Ulzana i jego wojownicy postanawiają iść dalej pieszo, aby zmęczyć ścigającą kawalerię, podczas gdy ich konie są okrężnie prowadzone w drugą stronę. Jednak po tym, jak Ke-Ni-Tay zauważył, że ślady należą do nieobciążonych kucyków, McIntosh poprowadził zasadzkę, która zabiła konie i ich dwóch eskortujących Apaczów, z których jeden był synem Ulzany. Pomimo gniewnych protestów, DeBuin zabrania swoim ludziom okaleczenia martwego chłopca.

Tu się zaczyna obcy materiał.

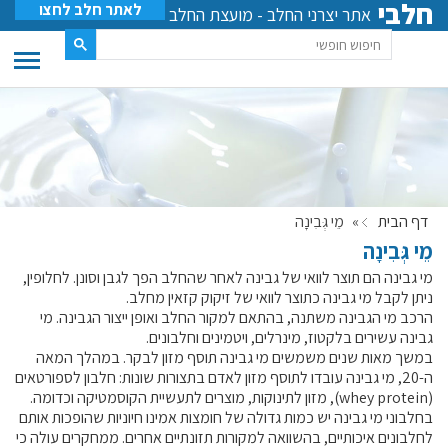
חלבי
לאתר חלב לחצו
אתר יצרני החלב - מועצת החלב
דף הבית
»
מֵי גְּבִינָה
מֵי גְּבִינָה
מי גבינה הם תוצר לוואי של גבינה לאחר שהחלב הפך לגבן וסונן. לחלופין,
ניתן לקבל מי גבינה כתוצר לוואי של זיקוק קזאין מחלב.
הרכב מי הגבינה משתנה, בהתאם למקור החלב ואופן ייצור הגבינה. מי
גבינה עשירים בלקטוז, מינרלים, ויטמינים וחלבונים.
במשך מאות שנים משמשים מי גבינה תוסף מזון לבקר. במהלך המאה
ה-20, מי גבינה עובדו לתוסף מזון לאדם בתצורות שונות: חלבון לספורטאים
(whey protein), מזון לתינוקות, מוצרים לתעשיית הקוסמטיקה וכדומה.
בחלבוני מי גבינה יש כמות גדולה של חומצות אמינו חיוניות שהופכות אותם
לחלבונים איכותיים, בהשוואה למקורות תזונתיים אחרים. ממחקרים עולה כי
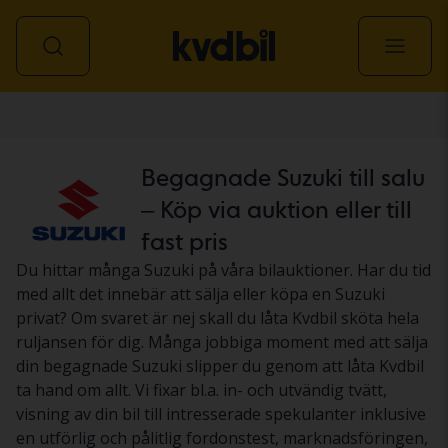
Personbil
Begagnade Suzuki till salu
– Köp via auktion eller till
fast pris
Du hittar många Suzuki på våra bilauktioner. Har du tid
med allt det innebär att sälja eller köpa en Suzuki
privat? Om svaret är nej skall du låta Kvdbil sköta hela
ruljansen för dig. Många jobbiga moment med att sälja
din begagnade Suzuki slipper du genom att låta Kvdbil
ta hand om allt. Vi fixar bl.a. in- och utvändig tvätt,
visning av din bil till intresserade spekulanter inklusive
en utförlig och pålitlig fordonstest, marknadsföringen,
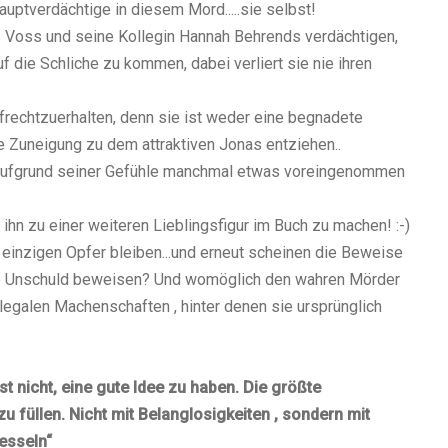
uptverdächtige in diesem Mord.....sie selbst!
 Voss und seine Kollegin Hannah Behrends verdächtigen,
f die Schliche zu kommen, dabei verliert sie nie ihren
ufrechtzuerhalten, denn sie ist weder eine begnadete
e Zuneigung zu dem attraktiven Jonas entziehen..
it aufgrund seiner Gefühle manchmal etwas voreingenommen
ihn zu einer weiteren Lieblingsfigur im Buch zu machen! :-)
einzigen Opfer bleiben...und erneut scheinen die Beweise
ihre Unschuld beweisen? Und womöglich den wahren Mörder
egalen Machenschaften , hinter denen sie ursprünglich
t nicht, eine gute Idee zu haben. Die größte
zu füllen. Nicht mit Belanglosigkeiten , sondern mit
fesseln“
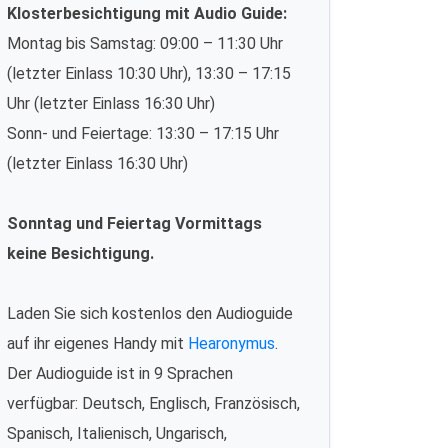
Klosterbesichtigung mit Audio Guide:
Montag bis Samstag: 09:00 – 11:30 Uhr
(letzter Einlass 10:30 Uhr), 13:30 – 17:15
Uhr (letzter Einlass 16:30 Uhr)
Sonn- und Feiertage: 13:30 – 17:15 Uhr
(letzter Einlass 16:30 Uhr)
Sonntag und Feiertag Vormittags
keine Besichtigung.
Laden Sie sich kostenlos den Audioguide
auf ihr eigenes Handy mit
Hearonymus
.
Der Audioguide ist in 9 Sprachen
verfügbar: Deutsch, Englisch, Französisch,
Spanisch, Italienisch, Ungarisch,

Grupa bojowa atakuje kolejną farmę, paląc na śmierć jej właściciela i przejmując dwa konie. McIntosh zdaje sobie sprawę, że pozostali Apacze fizycznie i psychicznie potrzebują koni i będą próbowali je zdobyć, napadając na oddział. Kobieta na spalonej farmie, zamiast zostać zamordowana po zbiorowym gwałcie, została pozostawiona przy życiu, ale ranna, więc kawaleria będzie zmuszona wysłać ją do fortu z eskortą. Rozdzielając oddział, Ulzana ma nadzieję skutecznie zaatakować eskortę i przejąć jej konie. McIntosh sugeruje plan przynęty, aby Ulzana fałszywie uwierzył, że jego taktyka się powiodła.
Wojownicy Ulzany wpadają w zasadzkę na mały oddział eskorty, zdobywając wszystkie konie i zabijając sierżanta i jego żołnierzy, zanim DeBuin zdąży przybyć z resztą swoich sił. McIntosh zostaje śmiertelnie ranny. Tylko kobieta przeżyła bez szwanku, choć teraz najwyraźniej oszalała z powodu swoich doświadczeń. Ke-Ni-Tay rozprasza pojmane konie, podczas gdy hejnały kawalerii nieudolnie ostrzegają Apaczów o zbliżaniu się DeBuina. Ulzana ucieka pieszo, podczas gdy resztki jego bandy zostają zabite. Ke-Ni-Tay konfrontuje się z nim i pokazuje mu trąbkę wojskową zabraną z ciała jego syna. Ulzana odkłada broń i śpiewa pieśń śmierci, po czym zostaje zabity przez zwiadowcę Apaczów. Kapral sugeruje, że Ulzana, a przynajmniej jego głowa, powinien zostać zabrany z powrotem do fortu. DeBuin, teraz zahartowany przez to, czego był świadkiem podczas misji, surowo nakazuje go pochować. Ke-Ni-Tay nalega na samodzielne wykonanie zadania. Pozostali przy życiu żołnierze prowadzeni przez DeBuina pakują się, by odejść, ale McIntosh wie, że nie przeżyje podróży powrotnej do fortu, więc decyduje się zostać i umrzeć samotnie.